◆ **Exercise materials**
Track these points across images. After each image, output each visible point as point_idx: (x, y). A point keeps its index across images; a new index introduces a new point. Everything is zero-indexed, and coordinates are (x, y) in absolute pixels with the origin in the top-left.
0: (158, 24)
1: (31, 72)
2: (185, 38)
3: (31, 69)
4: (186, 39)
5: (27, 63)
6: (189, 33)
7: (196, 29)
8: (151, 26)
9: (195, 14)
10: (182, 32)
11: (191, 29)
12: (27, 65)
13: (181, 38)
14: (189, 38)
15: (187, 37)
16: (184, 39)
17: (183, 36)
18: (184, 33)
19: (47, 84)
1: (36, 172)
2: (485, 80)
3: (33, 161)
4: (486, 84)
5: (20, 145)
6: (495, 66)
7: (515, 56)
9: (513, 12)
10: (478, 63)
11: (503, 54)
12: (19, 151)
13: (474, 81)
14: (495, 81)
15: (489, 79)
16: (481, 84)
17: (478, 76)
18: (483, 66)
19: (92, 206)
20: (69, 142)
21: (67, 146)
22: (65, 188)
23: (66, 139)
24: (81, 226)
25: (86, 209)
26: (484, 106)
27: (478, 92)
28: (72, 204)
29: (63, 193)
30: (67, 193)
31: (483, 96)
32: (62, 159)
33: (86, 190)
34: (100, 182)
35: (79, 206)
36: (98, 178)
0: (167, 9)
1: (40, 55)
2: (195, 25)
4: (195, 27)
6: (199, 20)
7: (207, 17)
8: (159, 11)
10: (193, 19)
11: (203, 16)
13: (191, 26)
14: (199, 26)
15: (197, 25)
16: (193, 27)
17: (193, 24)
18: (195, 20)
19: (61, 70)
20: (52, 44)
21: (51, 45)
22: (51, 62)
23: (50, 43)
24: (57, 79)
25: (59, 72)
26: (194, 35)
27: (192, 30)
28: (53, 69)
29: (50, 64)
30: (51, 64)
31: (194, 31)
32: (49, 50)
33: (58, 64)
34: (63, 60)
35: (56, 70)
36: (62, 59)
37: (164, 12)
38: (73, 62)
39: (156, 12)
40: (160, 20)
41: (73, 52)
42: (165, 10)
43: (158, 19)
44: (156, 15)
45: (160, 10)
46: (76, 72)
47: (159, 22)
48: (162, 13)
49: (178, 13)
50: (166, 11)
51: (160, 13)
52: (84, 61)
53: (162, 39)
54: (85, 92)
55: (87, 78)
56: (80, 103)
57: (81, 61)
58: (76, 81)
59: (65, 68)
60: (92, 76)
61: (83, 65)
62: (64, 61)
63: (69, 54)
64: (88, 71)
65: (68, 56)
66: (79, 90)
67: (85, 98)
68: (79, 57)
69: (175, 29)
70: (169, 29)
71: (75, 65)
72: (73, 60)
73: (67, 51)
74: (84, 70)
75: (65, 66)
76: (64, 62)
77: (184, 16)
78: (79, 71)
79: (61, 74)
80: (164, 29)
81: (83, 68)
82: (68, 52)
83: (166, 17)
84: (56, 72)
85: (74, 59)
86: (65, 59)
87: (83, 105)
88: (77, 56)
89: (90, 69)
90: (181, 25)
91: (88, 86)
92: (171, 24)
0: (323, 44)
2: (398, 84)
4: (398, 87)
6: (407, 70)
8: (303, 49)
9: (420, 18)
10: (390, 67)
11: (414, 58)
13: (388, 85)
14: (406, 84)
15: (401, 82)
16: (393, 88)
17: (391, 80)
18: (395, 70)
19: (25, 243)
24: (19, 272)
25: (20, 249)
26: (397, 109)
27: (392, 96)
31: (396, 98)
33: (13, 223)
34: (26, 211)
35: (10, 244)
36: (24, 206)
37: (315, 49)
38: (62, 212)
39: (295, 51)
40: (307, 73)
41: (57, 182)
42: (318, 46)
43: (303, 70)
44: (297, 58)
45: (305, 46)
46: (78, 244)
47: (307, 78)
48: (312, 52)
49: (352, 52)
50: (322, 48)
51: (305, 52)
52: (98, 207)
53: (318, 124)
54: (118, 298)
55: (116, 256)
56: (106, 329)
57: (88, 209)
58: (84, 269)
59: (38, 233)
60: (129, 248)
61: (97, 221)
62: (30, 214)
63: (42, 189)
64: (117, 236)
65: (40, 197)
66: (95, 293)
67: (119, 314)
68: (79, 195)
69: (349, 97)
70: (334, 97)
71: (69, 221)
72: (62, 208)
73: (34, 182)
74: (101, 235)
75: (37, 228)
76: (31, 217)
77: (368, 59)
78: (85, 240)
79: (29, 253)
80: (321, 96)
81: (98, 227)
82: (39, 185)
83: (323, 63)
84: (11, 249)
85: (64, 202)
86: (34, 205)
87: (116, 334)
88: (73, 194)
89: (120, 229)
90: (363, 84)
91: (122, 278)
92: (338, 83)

◆ **Task**
Can you repeat the rows from the line with "37: (164, 12)" to the line with "78: (79, 71)", putting "(184, 61)" in place of "(184, 16)" and changing nothing else?

◆ **Answer to this problem**
37: (164, 12)
38: (73, 62)
39: (156, 12)
40: (160, 20)
41: (73, 52)
42: (165, 10)
43: (158, 19)
44: (156, 15)
45: (160, 10)
46: (76, 72)
47: (159, 22)
48: (162, 13)
49: (178, 13)
50: (166, 11)
51: (160, 13)
52: (84, 61)
53: (162, 39)
54: (85, 92)
55: (87, 78)
56: (80, 103)
57: (81, 61)
58: (76, 81)
59: (65, 68)
60: (92, 76)
61: (83, 65)
62: (64, 61)
63: (69, 54)
64: (88, 71)
65: (68, 56)
66: (79, 90)
67: (85, 98)
68: (79, 57)
69: (175, 29)
70: (169, 29)
71: (75, 65)
72: (73, 60)
73: (67, 51)
74: (84, 70)
75: (65, 66)
76: (64, 62)
77: (184, 61)
78: (79, 71)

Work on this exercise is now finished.